Biotech “Walks With Light,” But If We Don’t Start Explaining it Better, We’re “Cuckoo”
H. Stewart Parker12/22/08
For the last 17 years my office at Targeted Genetics looked out closely onto a pretty major intersection, busy with cars and pedestrians going to and from downtown Seattle. For years the pedestrian crossing signs stated “Walk with Light.” Maybe I’m a romantic fool, but I always thought of that phrase, “walk with light,” as a wonderful metaphor for how we should feel as biotechnologists, as we pursue our mission of developing new treatments for incurable diseases, new ways to feed the hungry, new ways to reduce oil dependency, and all the other noble efforts underway. Walk with light. Biotechnology is hard, risky, and full of challenges, setbacks, disappointments. But even if you prove that something doesn’t work, you’ve helped pave the way to understanding what does work. What a great enterprise! Of all businesses, the opportunity to definitely “do good” and maybe “do well” is tremendously compelling.
About a year ago, the “Walk with Light” signs disappeared. Instead, the street Powers That Be added a new feature to assist the blind (when I mentioned this to my sardonic younger brother from North Carolina, he replied “In North Carolina we don’t let the blind drive…”) Anyway, to assist the blind PEDESTRIANS, every 60 seconds from my office for the last year I’ve listened to a loud chiming “CUCKOO, CUCKOO, CUCKOO”…It’s impossible to ignore, and impossible not to relate to the toil and turmoil we’ve been experiencing in biotechnology lately. Lack of capital, an uncertain regulatory climate, the general economic downturn, a backlash against drug developers – as Pogo said, we are certainly surrounded by insurmountable opportunities.
So which is it, are we “walking with light” in pursuing our mission, or are we “cuckoo”?

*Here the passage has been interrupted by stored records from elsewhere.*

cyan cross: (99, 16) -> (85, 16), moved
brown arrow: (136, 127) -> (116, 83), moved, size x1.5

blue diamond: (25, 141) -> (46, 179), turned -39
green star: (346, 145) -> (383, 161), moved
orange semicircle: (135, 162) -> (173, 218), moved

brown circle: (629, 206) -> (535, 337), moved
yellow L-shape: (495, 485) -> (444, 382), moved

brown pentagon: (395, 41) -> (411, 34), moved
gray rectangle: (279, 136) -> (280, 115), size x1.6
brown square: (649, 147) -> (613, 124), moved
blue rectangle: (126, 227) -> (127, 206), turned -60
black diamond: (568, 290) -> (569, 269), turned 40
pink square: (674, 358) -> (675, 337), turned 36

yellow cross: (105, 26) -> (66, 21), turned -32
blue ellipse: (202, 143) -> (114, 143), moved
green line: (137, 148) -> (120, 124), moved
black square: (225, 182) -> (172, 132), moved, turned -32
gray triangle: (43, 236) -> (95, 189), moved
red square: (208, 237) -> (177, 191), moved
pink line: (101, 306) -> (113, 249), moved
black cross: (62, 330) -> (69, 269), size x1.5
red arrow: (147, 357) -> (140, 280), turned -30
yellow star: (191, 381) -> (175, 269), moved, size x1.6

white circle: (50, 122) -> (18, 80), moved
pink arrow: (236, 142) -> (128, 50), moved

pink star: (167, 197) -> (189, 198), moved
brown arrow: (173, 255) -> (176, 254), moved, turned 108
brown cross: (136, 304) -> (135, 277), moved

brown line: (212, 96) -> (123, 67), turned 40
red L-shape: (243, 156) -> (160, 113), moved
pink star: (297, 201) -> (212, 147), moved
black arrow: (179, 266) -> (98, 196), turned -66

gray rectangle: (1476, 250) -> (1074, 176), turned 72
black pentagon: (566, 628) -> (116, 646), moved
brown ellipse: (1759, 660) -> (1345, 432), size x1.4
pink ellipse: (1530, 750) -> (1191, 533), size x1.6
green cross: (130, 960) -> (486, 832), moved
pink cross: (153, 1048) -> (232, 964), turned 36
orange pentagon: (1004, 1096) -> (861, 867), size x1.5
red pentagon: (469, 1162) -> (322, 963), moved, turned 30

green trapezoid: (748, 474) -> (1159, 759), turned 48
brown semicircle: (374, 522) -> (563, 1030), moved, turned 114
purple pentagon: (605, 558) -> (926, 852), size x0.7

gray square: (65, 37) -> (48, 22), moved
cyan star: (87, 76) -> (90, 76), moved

Maybe a bit of both. It takes a certain type of person to deal with the risk inherent in our business, and to overcome the constant setbacks and maintain perspective. It’s not a profession for everyone.
Having said that, those of us who lean more to the “walk with light” side than the “cuckoo” side are more often than not blinded to the notion that anyone could possibly see our mission as less than honorable. We arrogantly assume that, just because we believe in the goodness of the mission, that everyone else should as well. And herein lies one of our major problems.
Biotech is a great mission, but it is also a business, and has to be so due to the incredible amounts of capital required to move science ahead. Society appreciates the concept of new drug development until the drug is actually on the market, and someone has to pay for it. And the price of the drug has to capture the investment that went into it, the cost of earlier failures getting to success, the cost of delivering it, and a return to those investors who put the money up in the first place. And this is where, after all the work and risk to get the drug to market, we really screw up.
We’ve done an incredibly poor job at explaining to the world what we do, how it is done, what the challenges are, and what the impact is. It’s easy to feel that our job is to do the research, and let the perception of what we do just take care of itself, but that’s a big mistake.
If we are going to survive as a sector and continue to move ahead, important efforts need to be made. First, we need to work harder to capture the hard data surrounding the value of our innovations, a very different concept than collecting data to set the simple price of a drug. The definition of cost effectiveness needs to take into account all the costs and all the benefits, including quality of life measurements, keeping our patients in the workforce and contributing to society, and keeping their families together. It’s difficult, but it can be done, as the data is available and transparent.
Second, we need to enlist as advocates the perfect soldiers – the patients who are receiving our drugs and are benefitting from them, and our workers who are toiling in the field and know the challenges better than anyone. No one conveys the benefit of biotechnology better than patients, but someone working in the field also has a great role in explaining the rigors of our processes, how hard we work, and how important the work is.
It’s clear that healthcare reform overall is coming, is welcome and is necessary. In order to ensure that the proper context for biotechnology is taken into consideration in these efforts, we’d better be vocal, persistent, and active in telling the story, and enlist others to help us tell the story. It’s a good story to tell.